Britain has now been in Europe for five years and the Community that now exists has been in part moulded by British influence.  Some of that influence has been beneficial.  For example, on the vexed question of the harmonisation of laws there is now a much greater recognition  than there was that the objective should not be as much as possible but as much as necessary.  But there is still in my view too great a tendency to concentrate attention on the minor issues and dodge political debate on the major ones.  There are historical reasons for this.  I know them better than most.  But to discuss Community policy we do not need to enter the realms of political theology although we do need a conception of what the Europe is about.  That view can be very simple.  The Community is, in part, a recognition that the economic conditions of coexistence in the late twentieth century are such that the scope and effect of decisions cannot be limited to a narrow national area.  We are interdependent, and that includes the world outside the Community as well as within.

Indeed, we work for an increasing degree of complementarity and common decision making on a worldwide scale.  Of course, the greater the scale, the greater the difficulties involved and often the greater the time that decisions can take to be realised.  But here in Western Europe we have been fortunate and intelligent enough to work out procedures and machinery for taking decisions in common on common problems.  It would be remarkably foolish to fail to co-operate fully in this established framework on the pretext of seeking wider solutions in a much vaguer framework.  Better European co-ordination should be the foundation and not the enemy of world advance.

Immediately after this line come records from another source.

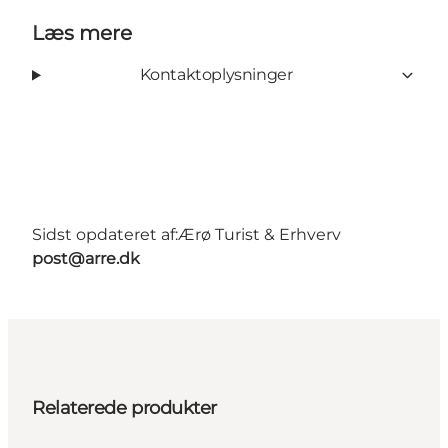
Læs mere
Kontaktoplysninger
Sidst opdateret af:
Ærø Turist & Erhverv
post@arre.dk
Relaterede produkter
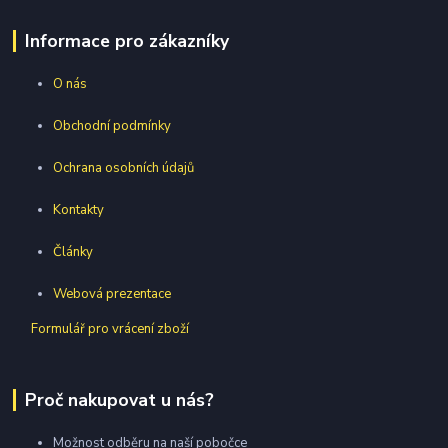
Informace pro zákazníky
O nás
Obchodní podmínky
Ochrana osobních údajů
Kontakty
Články
Webová prezentace
Formulář pro vrácení zboží
Proč nakupovat u nás?
Možnost odběru na naší pobočce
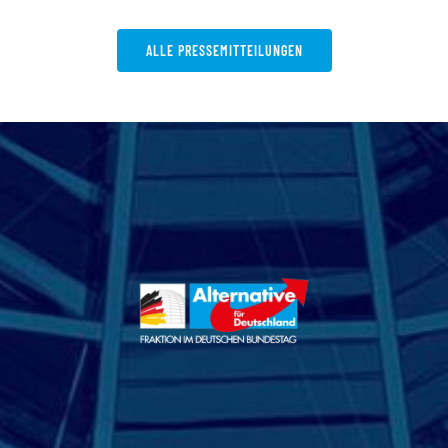
ALLE PRESSEMITTEILUNGEN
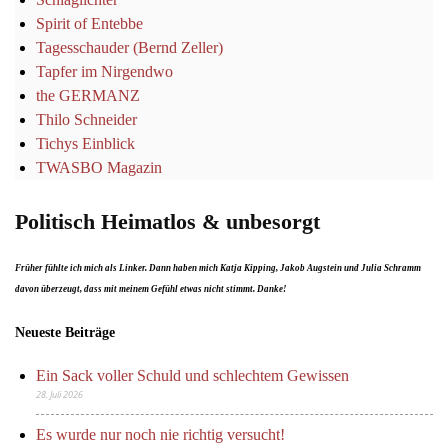
Spirit of Entebbe
Tagesschauder (Bernd Zeller)
Tapfer im Nirgendwo
the GERMANZ
Thilo Schneider
Tichys Einblick
TWASBO Magazin
Politisch Heimatlos & unbesorgt
Früher fühlte ich mich als Linker. Dann haben mich Katja Kipping, Jakob Augstein und Julia Schramm
davon überzeugt, dass mit meinem Gefühl etwas nicht stimmt. Danke!
Neueste Beiträge
Ein Sack voller Schuld und schlechtem Gewissen
28. Juli 2026
Es wurde nur noch nie richtig versucht!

I have put before you this evening what I believe some of these problems are and one major, systematic route of policy which could underpin our ability to deal with them all.  It is also a policy route along which real practical steps can now be taken.  It is time to think in these terms.  For too long Member States have tried  to grapple largely on their own with the most serious continuing economic situation we have know since the War.  We have wasted too much effort in arguing about whose responsibility it was to go for higher economic growth.  Let us now replace the outdated locomotive theory of economic advance with a plan for common action.  The four months which began with the Copenhagen European Council present the Community with an unusual combination o f test and opportunity.  We need to present a common and powerful front at the Western Economic Summit in July.  In order to avoid the confidence- weakening cynicism of a flabby outcome to that meeting, we need a clear sense of our own direction.  But that is an occasion and opportunity not the reason for advance.  The reasons exist already in our lack of growth, our need for external strength in a world of monetary instability and in the prospect of enlargement.  We can out of the present fragility of the European and world economy pluck a set of decisions which can lead to a strengthened European Community.  And that is in the interest of Britain in Europe.  The European League for Economic Co-operation has played that part in the past.  I hope that all of us here today will do so in the future.